[PROBLEM TO SOLVE] Reproduce every line of the listing below without changing a single character.

[INPUT FOR THIS TASK]
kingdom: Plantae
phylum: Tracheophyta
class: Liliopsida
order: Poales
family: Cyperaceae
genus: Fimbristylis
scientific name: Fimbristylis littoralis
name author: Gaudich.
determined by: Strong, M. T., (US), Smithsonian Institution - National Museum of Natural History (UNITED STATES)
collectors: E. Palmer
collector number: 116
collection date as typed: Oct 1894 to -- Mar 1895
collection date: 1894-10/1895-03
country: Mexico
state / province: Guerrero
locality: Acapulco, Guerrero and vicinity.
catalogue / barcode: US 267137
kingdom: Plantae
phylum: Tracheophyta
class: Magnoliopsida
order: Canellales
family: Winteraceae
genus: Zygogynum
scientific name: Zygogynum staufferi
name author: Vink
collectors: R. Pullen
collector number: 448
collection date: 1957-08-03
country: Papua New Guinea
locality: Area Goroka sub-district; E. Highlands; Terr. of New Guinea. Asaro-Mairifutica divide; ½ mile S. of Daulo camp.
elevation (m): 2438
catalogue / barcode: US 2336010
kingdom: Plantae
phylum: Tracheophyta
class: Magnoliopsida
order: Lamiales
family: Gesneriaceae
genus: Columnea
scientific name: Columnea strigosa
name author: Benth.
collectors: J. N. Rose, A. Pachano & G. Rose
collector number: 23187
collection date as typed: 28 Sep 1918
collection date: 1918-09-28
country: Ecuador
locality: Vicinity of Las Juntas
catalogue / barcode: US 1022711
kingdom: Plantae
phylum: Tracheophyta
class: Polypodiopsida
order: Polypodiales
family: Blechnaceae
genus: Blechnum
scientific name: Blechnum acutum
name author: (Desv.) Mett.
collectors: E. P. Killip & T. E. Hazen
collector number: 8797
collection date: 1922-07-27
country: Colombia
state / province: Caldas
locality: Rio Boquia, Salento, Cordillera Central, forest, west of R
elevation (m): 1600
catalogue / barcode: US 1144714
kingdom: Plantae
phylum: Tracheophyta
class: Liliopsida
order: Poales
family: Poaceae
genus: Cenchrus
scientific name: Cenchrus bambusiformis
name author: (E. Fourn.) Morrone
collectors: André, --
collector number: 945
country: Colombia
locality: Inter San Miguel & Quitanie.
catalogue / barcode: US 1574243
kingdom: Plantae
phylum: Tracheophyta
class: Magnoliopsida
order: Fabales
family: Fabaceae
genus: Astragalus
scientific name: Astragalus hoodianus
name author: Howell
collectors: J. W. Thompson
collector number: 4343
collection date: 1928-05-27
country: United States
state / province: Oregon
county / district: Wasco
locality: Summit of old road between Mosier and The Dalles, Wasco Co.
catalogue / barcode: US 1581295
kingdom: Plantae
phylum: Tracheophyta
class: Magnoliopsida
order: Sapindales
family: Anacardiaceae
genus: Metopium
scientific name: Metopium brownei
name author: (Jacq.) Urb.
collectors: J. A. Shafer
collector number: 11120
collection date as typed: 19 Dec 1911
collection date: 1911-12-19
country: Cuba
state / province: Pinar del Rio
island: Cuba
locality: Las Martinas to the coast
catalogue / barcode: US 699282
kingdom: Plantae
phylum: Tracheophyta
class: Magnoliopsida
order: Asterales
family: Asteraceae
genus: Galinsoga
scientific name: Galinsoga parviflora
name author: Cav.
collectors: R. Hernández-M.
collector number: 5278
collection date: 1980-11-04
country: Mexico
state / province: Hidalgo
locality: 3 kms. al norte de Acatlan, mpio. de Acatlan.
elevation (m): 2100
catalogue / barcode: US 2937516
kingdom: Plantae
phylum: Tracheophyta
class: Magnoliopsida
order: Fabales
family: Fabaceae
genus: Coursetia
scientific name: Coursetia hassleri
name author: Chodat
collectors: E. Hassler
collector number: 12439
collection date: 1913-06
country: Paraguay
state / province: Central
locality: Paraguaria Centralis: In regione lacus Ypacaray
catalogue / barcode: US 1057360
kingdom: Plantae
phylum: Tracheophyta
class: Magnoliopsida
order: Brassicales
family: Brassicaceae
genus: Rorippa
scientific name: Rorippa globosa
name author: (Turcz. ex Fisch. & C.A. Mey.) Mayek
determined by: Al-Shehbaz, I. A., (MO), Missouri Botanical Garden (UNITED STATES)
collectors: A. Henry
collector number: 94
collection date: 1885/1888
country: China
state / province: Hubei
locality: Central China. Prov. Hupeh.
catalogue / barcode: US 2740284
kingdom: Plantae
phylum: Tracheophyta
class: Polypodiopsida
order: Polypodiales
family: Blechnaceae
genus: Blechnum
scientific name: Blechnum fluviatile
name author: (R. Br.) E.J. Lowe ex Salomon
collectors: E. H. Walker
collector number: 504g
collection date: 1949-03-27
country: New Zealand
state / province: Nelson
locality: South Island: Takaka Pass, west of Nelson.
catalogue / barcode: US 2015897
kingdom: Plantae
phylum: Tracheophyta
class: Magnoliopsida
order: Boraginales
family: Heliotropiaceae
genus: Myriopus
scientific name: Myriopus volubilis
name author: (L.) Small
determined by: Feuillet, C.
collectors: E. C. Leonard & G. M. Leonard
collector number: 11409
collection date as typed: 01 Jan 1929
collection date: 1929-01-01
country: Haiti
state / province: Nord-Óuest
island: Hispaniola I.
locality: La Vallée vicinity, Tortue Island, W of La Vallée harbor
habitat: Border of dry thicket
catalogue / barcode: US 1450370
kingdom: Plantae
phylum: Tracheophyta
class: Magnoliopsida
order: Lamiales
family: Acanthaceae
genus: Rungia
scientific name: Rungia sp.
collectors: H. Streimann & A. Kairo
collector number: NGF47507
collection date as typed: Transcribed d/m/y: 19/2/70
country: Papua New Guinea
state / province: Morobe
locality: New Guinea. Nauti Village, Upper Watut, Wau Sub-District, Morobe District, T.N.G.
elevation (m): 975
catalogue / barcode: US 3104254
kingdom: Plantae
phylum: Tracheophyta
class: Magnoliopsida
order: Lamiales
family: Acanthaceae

[SOLUTION]
kingdom: Plantae
phylum: Tracheophyta
class: Liliopsida
order: Poales
family: Cyperaceae
genus: Fimbristylis
scientific name: Fimbristylis littoralis
name author: Gaudich.
determined by: Strong, M. T., (US), Smithsonian Institution - National Museum of Natural History (UNITED STATES)
collectors: E. Palmer
collector number: 116
collection date as typed: Oct 1894 to -- Mar 1895
collection date: 1894-10/1895-03
country: Mexico
state / province: Guerrero
locality: Acapulco, Guerrero and vicinity.
catalogue / barcode: US 267137
kingdom: Plantae
phylum: Tracheophyta
class: Magnoliopsida
order: Canellales
family: Winteraceae
genus: Zygogynum
scientific name: Zygogynum staufferi
name author: Vink
collectors: R. Pullen
collector number: 448
collection date: 1957-08-03
country: Papua New Guinea
locality: Area Goroka sub-district; E. Highlands; Terr. of New Guinea. Asaro-Mairifutica divide; ½ mile S. of Daulo camp.
elevation (m): 2438
catalogue / barcode: US 2336010
kingdom: Plantae
phylum: Tracheophyta
class: Magnoliopsida
order: Lamiales
family: Gesneriaceae
genus: Columnea
scientific name: Columnea strigosa
name author: Benth.
collectors: J. N. Rose, A. Pachano & G. Rose
collector number: 23187
collection date as typed: 28 Sep 1918
collection date: 1918-09-28
country: Ecuador
locality: Vicinity of Las Juntas
catalogue / barcode: US 1022711
kingdom: Plantae
phylum: Tracheophyta
class: Polypodiopsida
order: Polypodiales
family: Blechnaceae
genus: Blechnum
scientific name: Blechnum acutum
name author: (Desv.) Mett.
collectors: E. P. Killip & T. E. Hazen
collector number: 8797
collection date: 1922-07-27
country: Colombia
state / province: Caldas
locality: Rio Boquia, Salento, Cordillera Central, forest, west of R
elevation (m): 1600
catalogue / barcode: US 1144714
kingdom: Plantae
phylum: Tracheophyta
class: Liliopsida
order: Poales
family: Poaceae
genus: Cenchrus
scientific name: Cenchrus bambusiformis
name author: (E. Fourn.) Morrone
collectors: André, --
collector number: 945
country: Colombia
locality: Inter San Miguel & Quitanie.
catalogue / barcode: US 1574243
kingdom: Plantae
phylum: Tracheophyta
class: Magnoliopsida
order: Fabales
family: Fabaceae
genus: Astragalus
scientific name: Astragalus hoodianus
name author: Howell
collectors: J. W. Thompson
collector number: 4343
collection date: 1928-05-27
country: United States
state / province: Oregon
county / district: Wasco
locality: Summit of old road between Mosier and The Dalles, Wasco Co.
catalogue / barcode: US 1581295
kingdom: Plantae
phylum: Tracheophyta
class: Magnoliopsida
order: Sapindales
family: Anacardiaceae
genus: Metopium
scientific name: Metopium brownei
name author: (Jacq.) Urb.
collectors: J. A. Shafer
collector number: 11120
collection date as typed: 19 Dec 1911
collection date: 1911-12-19
country: Cuba
state / province: Pinar del Rio
island: Cuba
locality: Las Martinas to the coast
catalogue / barcode: US 699282
kingdom: Plantae
phylum: Tracheophyta
class: Magnoliopsida
order: Asterales
family: Asteraceae
genus: Galinsoga
scientific name: Galinsoga parviflora
name author: Cav.
collectors: R. Hernández-M.
collector number: 5278
collection date: 1980-11-04
country: Mexico
state / province: Hidalgo
locality: 3 kms. al norte de Acatlan, mpio. de Acatlan.
elevation (m): 2100
catalogue / barcode: US 2937516
kingdom: Plantae
phylum: Tracheophyta
class: Magnoliopsida
order: Fabales
family: Fabaceae
genus: Coursetia
scientific name: Coursetia hassleri
name author: Chodat
collectors: E. Hassler
collector number: 12439
collection date: 1913-06
country: Paraguay
state / province: Central
locality: Paraguaria Centralis: In regione lacus Ypacaray
catalogue / barcode: US 1057360
kingdom: Plantae
phylum: Tracheophyta
class: Magnoliopsida
order: Brassicales
family: Brassicaceae
genus: Rorippa
scientific name: Rorippa globosa
name author: (Turcz. ex Fisch. & C.A. Mey.) Mayek
determined by: Al-Shehbaz, I. A., (MO), Missouri Botanical Garden (UNITED STATES)
collectors: A. Henry
collector number: 94
collection date: 1885/1888
country: China
state / province: Hubei
locality: Central China. Prov. Hupeh.
catalogue / barcode: US 2740284
kingdom: Plantae
phylum: Tracheophyta
class: Polypodiopsida
order: Polypodiales
family: Blechnaceae
genus: Blechnum
scientific name: Blechnum fluviatile
name author: (R. Br.) E.J. Lowe ex Salomon
collectors: E. H. Walker
collector number: 504g
collection date: 1949-03-27
country: New Zealand
state / province: Nelson
locality: South Island: Takaka Pass, west of Nelson.
catalogue / barcode: US 2015897
kingdom: Plantae
phylum: Tracheophyta
class: Magnoliopsida
order: Boraginales
family: Heliotropiaceae
genus: Myriopus
scientific name: Myriopus volubilis
name author: (L.) Small
determined by: Feuillet, C.
collectors: E. C. Leonard & G. M. Leonard
collector number: 11409
collection date as typed: 01 Jan 1929
collection date: 1929-01-01
country: Haiti
state / province: Nord-Óuest
island: Hispaniola I.
locality: La Vallée vicinity, Tortue Island, W of La Vallée harbor
habitat: Border of dry thicket
catalogue / barcode: US 1450370
kingdom: Plantae
phylum: Tracheophyta
class: Magnoliopsida
order: Lamiales
family: Acanthaceae
genus: Rungia
scientific name: Rungia sp.
collectors: H. Streimann & A. Kairo
collector number: NGF47507
collection date as typed: Transcribed d/m/y: 19/2/70
country: Papua New Guinea
state / province: Morobe
locality: New Guinea. Nauti Village, Upper Watut, Wau Sub-District, Morobe District, T.N.G.
elevation (m): 975
catalogue / barcode: US 3104254
kingdom: Plantae
phylum: Tracheophyta
class: Magnoliopsida
order: Lamiales
family: Acanthaceae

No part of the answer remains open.